Iptables is a standard command-line firewall utility included in most Linux distributions by default. It uses policy chains to allow or block traffic. It is actually a front end to the kernel-level netfilter hooks that can manipulate the Linux network stack. It works by matching each packet that crosses the networking interface against a set of rules to decide what to do.
When a connection tries to establish itself on your system, iptables looks for a rule in its list to match it to. If it doesn’t find one, it resorts to the default action. There are three chains defined by default. They are INPUT, OUTPUT and FORWARD
To see what your policy chains are currently configured to do with unmatched traffic, run the iptables -L command.
# iptables -nL Chain INPUT (policy ACCEPT) target prot opt source destination Chain FORWARD (policy ACCEPT) target prot opt source destination Chain OUTPUT (policy ACCEPT) target prot opt source destination
INPUT – All packets destined for the host computer.
OUTPUT – All packets originating from the host computer.
FORWARD – All packets neither destined for nor originating from the host computer, but passing through (routed by) the host computer. This chain is used if you are using your computer as a router.
Policy Chain Default Behavior
By default it is “ACCEPT”, you can see the same using iptables -L ( see the above image for details ). In this case, without any rules all the ports and connections are open and we need to add rules for blockign the requests.
If required to block all connections except some specific rules, then we can set default policy to “DROP” and add accept rules as per your requirement.
Accept – Allow the connection.
Drop – Drop the connection, act like it never happened. This is best if you don’t want the source to realize your system exists.
Reject – Don’t allow the connection, but send back an error.

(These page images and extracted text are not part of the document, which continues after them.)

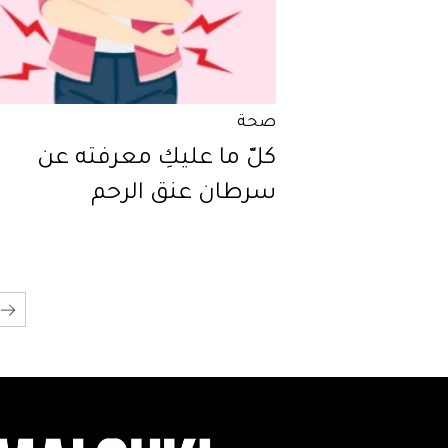
صحة
كلّ ما عليكِ معرفته عن
سرطان عنق الرحم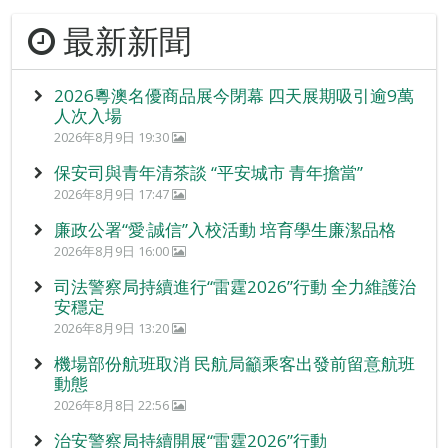
最新新聞
2026粵澳名優商品展今閉幕 四天展期吸引逾9萬
人次入場
2026年8月9日 19:30
保安司與青年清茶談 “平安城市 青年擔當”
2026年8月9日 17:47
廉政公署“愛‧誠信”入校活動 培育學生廉潔品格
2026年8月9日 16:00
司法警察局持續進行“雷霆2026”行動 全力維護治
安穩定
2026年8月9日 13:20
機場部份航班取消 民航局籲乘客出發前留意航班
動態
2026年8月8日 22:56
治安警察局持續開展“雷霆2026”行動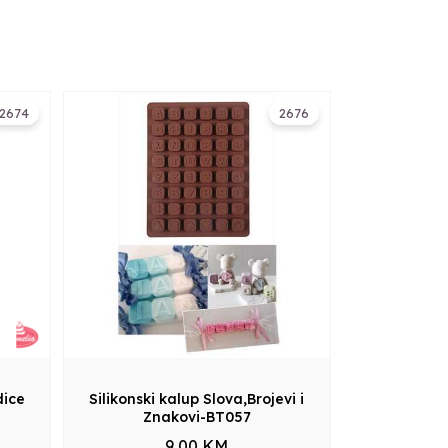
2674
2676
dice
Silikonski kalup Slova,Brojevi i
Znakovi-BT057
9,00 KM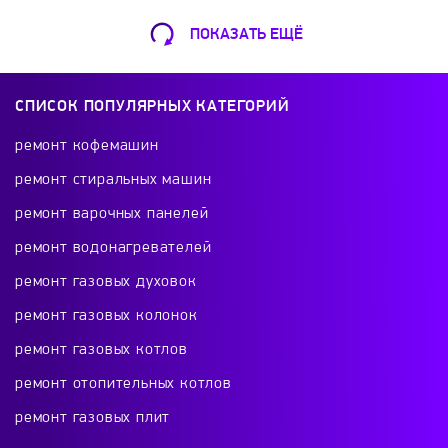
ПОКАЗАТЬ ЕЩЁ
Ремонт Кофемашин
Шарикоподшипниковская ул., 13А
СПИСОК ПОПУЛЯРНЫХ КАТЕГОРИЙ
+7 (499) 490-49-46
ремонт кофемашин
ремонт стиральных машин
ремонт варочных панелей
Ремонт телевизоров
ремонт водонагревателей
Красного Маяка 16
ремонт газовых духовок
+7 (499) 495-46-42
ремонт газовых колонок
ремонт газовых котлов
ремонт отопительных котлов
Ремонт холодильников
ремонт газовых плит
проспект Будённого, 26к2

This is best if you don’t want a particular source to connect to your system, but you want them to know that your firewall blocked them.
Simple rule to block incoming and outgoing connections to one ip.
iptables -A INPUT -s 192.168.1.1 -j DROP iptables -A INPUT -d 192.168.1.1 -j DROP
Above rule explained
-A rule append -s source address -d destination address -j target for rule
CSF and APF
APF and CSF both aren’t firewalls, they are just the utilities to control iptables, the actual firewall.
ConfigServer Firewall (csf)is a Stateful Packet Inspection (SPI) firewall, Login/Intrusion Detection and Security application for Linux servers.
Advanced Policy Firewall (APF) is an iptables(netfilter) based firewall system designed around the essential needs of today’s Internet deployed servers and the unique needs of custom deployed Linux installations.